DATA RECORDS: Begin
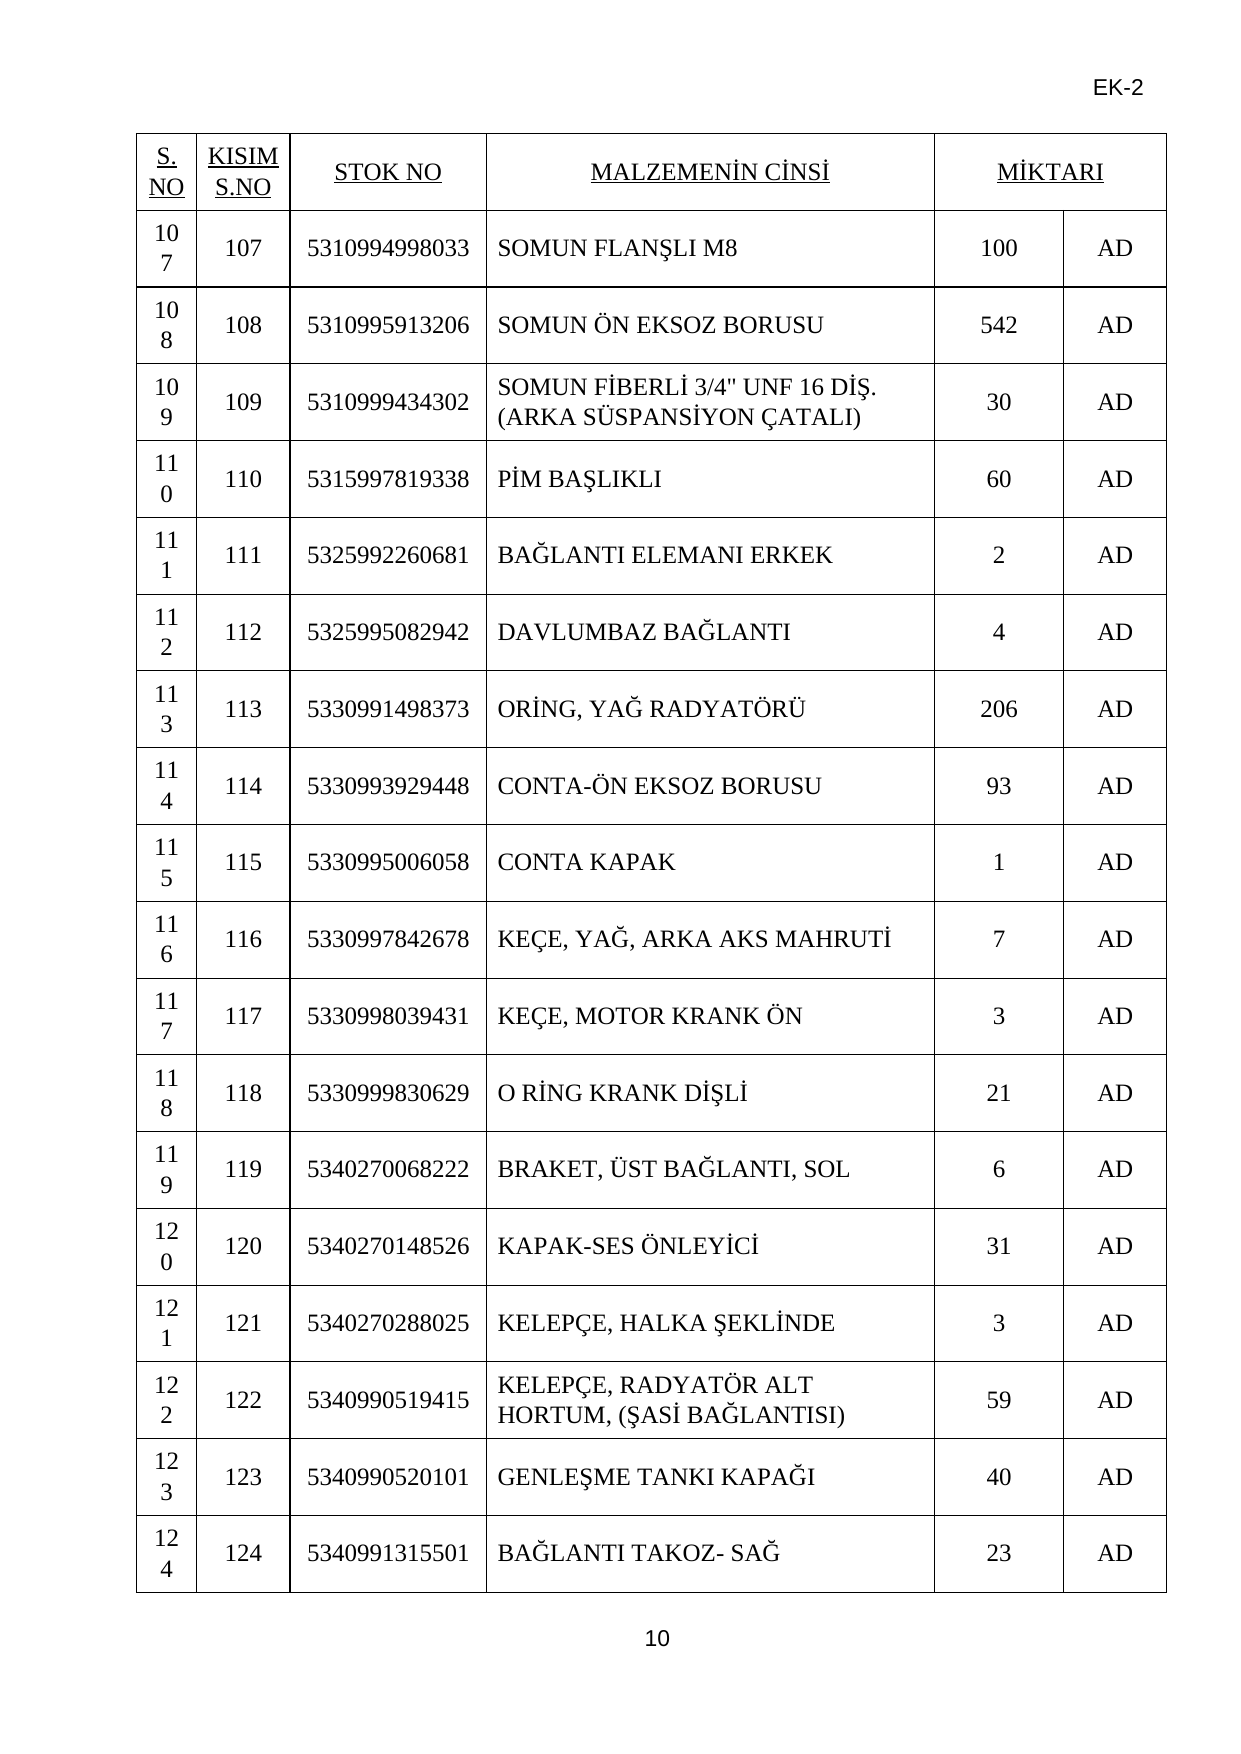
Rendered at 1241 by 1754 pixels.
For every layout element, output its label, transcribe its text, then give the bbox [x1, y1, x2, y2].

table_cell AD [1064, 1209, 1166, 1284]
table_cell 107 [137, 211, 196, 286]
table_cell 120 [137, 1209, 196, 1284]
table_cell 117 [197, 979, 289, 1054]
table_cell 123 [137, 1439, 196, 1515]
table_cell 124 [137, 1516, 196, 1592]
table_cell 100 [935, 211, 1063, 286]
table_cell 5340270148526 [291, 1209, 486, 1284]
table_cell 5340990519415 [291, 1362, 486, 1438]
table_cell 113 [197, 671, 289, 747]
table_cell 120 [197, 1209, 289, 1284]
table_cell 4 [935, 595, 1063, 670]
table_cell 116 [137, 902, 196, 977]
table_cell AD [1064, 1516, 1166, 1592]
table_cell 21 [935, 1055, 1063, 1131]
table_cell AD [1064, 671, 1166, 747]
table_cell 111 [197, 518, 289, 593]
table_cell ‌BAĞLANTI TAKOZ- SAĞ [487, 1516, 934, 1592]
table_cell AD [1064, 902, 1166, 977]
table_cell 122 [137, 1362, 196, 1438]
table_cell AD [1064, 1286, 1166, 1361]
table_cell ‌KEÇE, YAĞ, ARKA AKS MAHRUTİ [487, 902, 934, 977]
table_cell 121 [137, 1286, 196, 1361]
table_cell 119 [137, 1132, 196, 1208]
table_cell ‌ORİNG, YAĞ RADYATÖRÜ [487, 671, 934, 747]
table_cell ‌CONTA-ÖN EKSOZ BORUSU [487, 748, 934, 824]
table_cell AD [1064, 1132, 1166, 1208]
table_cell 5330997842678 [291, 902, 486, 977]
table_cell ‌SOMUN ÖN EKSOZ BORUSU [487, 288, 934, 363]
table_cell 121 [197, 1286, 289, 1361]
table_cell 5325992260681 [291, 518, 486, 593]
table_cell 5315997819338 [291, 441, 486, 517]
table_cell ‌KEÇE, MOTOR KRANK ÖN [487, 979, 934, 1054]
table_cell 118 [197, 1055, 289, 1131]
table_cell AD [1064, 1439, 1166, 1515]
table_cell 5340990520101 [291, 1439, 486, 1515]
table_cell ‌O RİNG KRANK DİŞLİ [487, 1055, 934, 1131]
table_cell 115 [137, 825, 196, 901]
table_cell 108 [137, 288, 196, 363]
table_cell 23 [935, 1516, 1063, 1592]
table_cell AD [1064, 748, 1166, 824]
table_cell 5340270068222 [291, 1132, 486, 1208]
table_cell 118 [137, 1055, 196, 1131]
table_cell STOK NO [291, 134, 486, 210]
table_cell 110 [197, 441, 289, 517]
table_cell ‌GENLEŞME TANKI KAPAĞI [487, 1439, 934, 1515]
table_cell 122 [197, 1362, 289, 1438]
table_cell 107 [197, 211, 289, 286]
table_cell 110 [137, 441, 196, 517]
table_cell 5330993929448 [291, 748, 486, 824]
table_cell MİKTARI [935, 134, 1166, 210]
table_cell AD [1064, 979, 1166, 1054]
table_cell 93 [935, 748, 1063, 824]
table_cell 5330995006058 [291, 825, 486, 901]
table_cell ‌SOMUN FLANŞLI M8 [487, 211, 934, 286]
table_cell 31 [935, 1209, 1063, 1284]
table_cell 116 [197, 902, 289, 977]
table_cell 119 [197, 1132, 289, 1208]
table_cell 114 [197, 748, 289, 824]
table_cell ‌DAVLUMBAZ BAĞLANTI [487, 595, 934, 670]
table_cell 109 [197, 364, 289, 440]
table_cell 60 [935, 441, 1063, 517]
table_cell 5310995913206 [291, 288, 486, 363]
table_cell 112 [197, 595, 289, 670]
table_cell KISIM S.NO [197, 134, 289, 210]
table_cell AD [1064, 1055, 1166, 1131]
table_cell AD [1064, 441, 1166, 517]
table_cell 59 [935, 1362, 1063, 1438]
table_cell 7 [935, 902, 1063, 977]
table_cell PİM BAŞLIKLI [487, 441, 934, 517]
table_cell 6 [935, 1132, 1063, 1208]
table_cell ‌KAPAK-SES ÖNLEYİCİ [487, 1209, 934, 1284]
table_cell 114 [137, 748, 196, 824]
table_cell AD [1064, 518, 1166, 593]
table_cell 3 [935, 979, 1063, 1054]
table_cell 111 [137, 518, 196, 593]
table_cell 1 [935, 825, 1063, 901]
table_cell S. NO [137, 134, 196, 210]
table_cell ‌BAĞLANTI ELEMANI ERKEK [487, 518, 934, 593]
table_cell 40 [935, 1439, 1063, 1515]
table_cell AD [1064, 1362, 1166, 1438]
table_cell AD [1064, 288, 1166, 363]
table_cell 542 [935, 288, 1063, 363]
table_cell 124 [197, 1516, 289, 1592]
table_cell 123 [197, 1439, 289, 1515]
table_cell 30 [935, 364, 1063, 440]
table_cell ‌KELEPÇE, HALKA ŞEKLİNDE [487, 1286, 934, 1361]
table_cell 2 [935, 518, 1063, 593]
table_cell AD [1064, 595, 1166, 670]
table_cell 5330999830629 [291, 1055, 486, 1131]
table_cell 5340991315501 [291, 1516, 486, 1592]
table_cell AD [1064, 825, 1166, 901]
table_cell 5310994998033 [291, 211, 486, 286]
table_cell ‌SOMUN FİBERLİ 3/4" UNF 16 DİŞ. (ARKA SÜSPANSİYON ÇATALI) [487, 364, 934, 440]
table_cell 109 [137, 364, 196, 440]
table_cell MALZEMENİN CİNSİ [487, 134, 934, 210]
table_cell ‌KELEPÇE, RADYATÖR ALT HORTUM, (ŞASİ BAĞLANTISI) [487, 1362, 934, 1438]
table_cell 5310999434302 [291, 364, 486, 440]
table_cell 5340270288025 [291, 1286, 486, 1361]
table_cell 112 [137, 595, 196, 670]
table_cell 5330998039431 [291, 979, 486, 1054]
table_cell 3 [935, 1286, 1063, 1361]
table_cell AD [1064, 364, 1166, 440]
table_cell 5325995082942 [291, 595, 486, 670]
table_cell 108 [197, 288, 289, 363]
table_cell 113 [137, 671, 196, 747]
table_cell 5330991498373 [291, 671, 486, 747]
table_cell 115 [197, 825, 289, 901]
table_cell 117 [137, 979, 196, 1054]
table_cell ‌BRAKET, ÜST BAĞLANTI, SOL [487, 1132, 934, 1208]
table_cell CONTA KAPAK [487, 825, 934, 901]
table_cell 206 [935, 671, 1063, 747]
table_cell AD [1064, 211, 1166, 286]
DATA RECORDS: End
» TASK TO CARRY OUT: Where a line above holds the string "KAPAK", show that line.

» COMPLETED TASK:
table_cell ‌KAPAK-SES ÖNLEYİCİ [487, 1209, 934, 1284]
table_cell CONTA KAPAK [487, 825, 934, 901]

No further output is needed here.